7s On Fire: Overview
Edit: The people over at SG Digital have kindly pointed out that the review in question is outdated and that a few updates was made following the publication of this review. However, we do not feel these changes are significant enough to change our verdict.
Ah Barcrest we meet again. After memories of their last review sent a shiver down the spine, we approached their latest release with some trepidation. And to be honest, a certain amount of morbid curiosity. What could we possibly have to deal with this time around? With some developers, you really have no idea what to expect, and that is often the case with Barcrest. With 7s On Fire, they have chosen to entertain players with a simple 3x3 fruit slot.
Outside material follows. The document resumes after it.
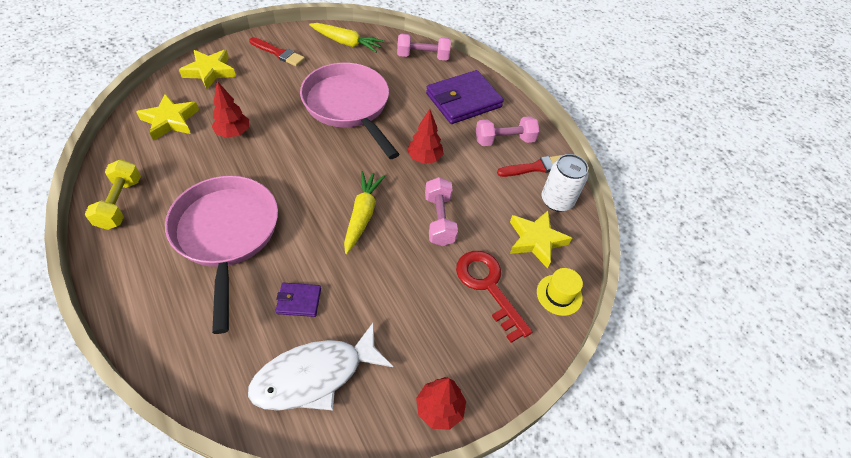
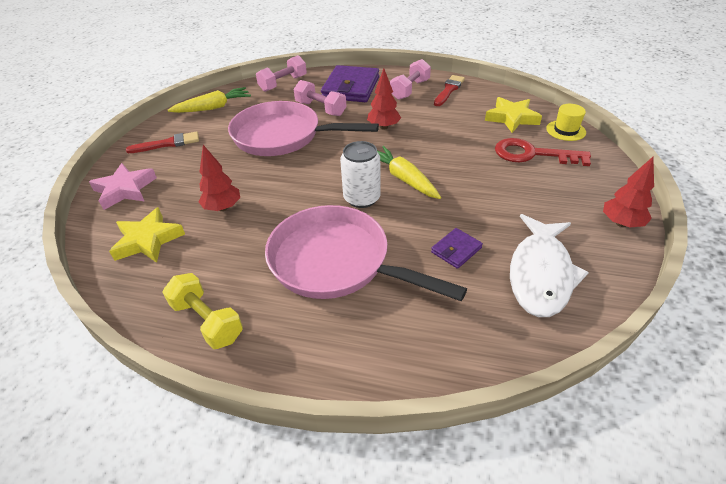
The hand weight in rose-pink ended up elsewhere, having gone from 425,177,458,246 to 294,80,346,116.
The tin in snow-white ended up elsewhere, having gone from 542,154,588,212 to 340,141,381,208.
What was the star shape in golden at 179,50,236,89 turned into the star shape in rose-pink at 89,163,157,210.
And by simple, this one is about as rudimentary as it gets. But, let's not be too hasty to write it off. There have been several recent releases that used this format and did enough to be entertaining. With just the right twist or addition, even this ultra-saturated slot variety can provide new and entertaining experiences from time to time. Let's keep an open mind, and brace for a hot and steamy trip with 7s On Fire.
First impressions are fantastic. That is, fantastic in that everything you dreaded has come true - even exceeded. The graphics are shameless, and the UI looks like a trip back to the early 90s. In fact, there are some great pictures of Lemmy from Motorhead playing fruit machines back in the 80s that look more high tech. But still, with the benefit of the doubt, looks aren't everything; it's gameplay that ultimately counts. To get the 3x3 reels spinning players select stakes from c/p 0.10 to a mind-bending €/£500 per spin.
The rules are easy; simply land 3 of a kind over the 5 paylines for a winner. The paytable, in ascending order, has cherries, oranges, BARs, watermelons, bells, stars, regular sevens, and fiery sevens. Symbol combinations are elusive but high value with 3 of the fiery sevens worth 250 times the stake. The fiery sevens are also wild, but during the standard game, they only substitute for the regular sevens symbol. The game has an RTP of 95.10%, and what feels like very high volatility. The high number of dead spins, coupled with the high symbol values saw to that.
7s On Fire: Features
In keeping with the ultra-simplistic approach, there is just one feature on hand to speak of – the High Roller Spins. How this works is that players buy a batch of 5 spins. These cost a minimum of 20 credits up to a maximum of 500. The total spent is divided by 5 to provide the staked amount for each spin. What makes High roller spins different to standard spins is that the wild fiery seven symbol can substitute for all symbols in the game rather than just one. There is a trade-off though. In High Roller mode, every single symbol has its value halved so the fiery symbols are worth only 125x in High Roller mode compared to the 250x we mentioned above in standard mode.
7s On Fire: Verdict
Where to begin? For once, we're a little speechless. Call it shell-shock. The nightmare begins with the first visual imprint, and it's all downhill from there. The problems lie just as much with the smaller details as with the larger elements. A case in point is the background image and the game's logo. It looks like it didn't quite fit at first, so someone resized and stretched a JPG file using MS Paint, thought 'meh, that's good enough' and whacked it on there. That lax 'it's good enough' attitude permeates pretty much the whole game.
Often, even if a slot is not to your taste you can kind of see where the developers were going with it. Buried beneath the garbage lies a point to the whole thing, a glimmer of purpose for its existence, some appeal no matter how small to a tiny niche of gamblers who might appreciate its dull and lifeless gameplay. Paying for a wild and halving the value of symbols in the process? That is some next-level trolling. If you like wilds, and who doesn't, why not play the million other games that don't penalise you for substituting all of the pay symbols? We should mention that a glimmer of interest might be generated for some players by the possibility of single spin wins up to 1,250 times the stake.
The 3x3 fruit thing is one dead horse that has been flogged so repeatedly over the years all that remains are traces of gristle. And yet, some developers manage to take that style and come up with decent games. A twist or some x-factor can breathe life and novelty into their creation to greater or lesser extents. Then there are those like 7s On Fire which, when all is said and done, that leaves you scratching your head wondering why.
This dreadfully boring, god-awful fruit slot is an absolute rip-off.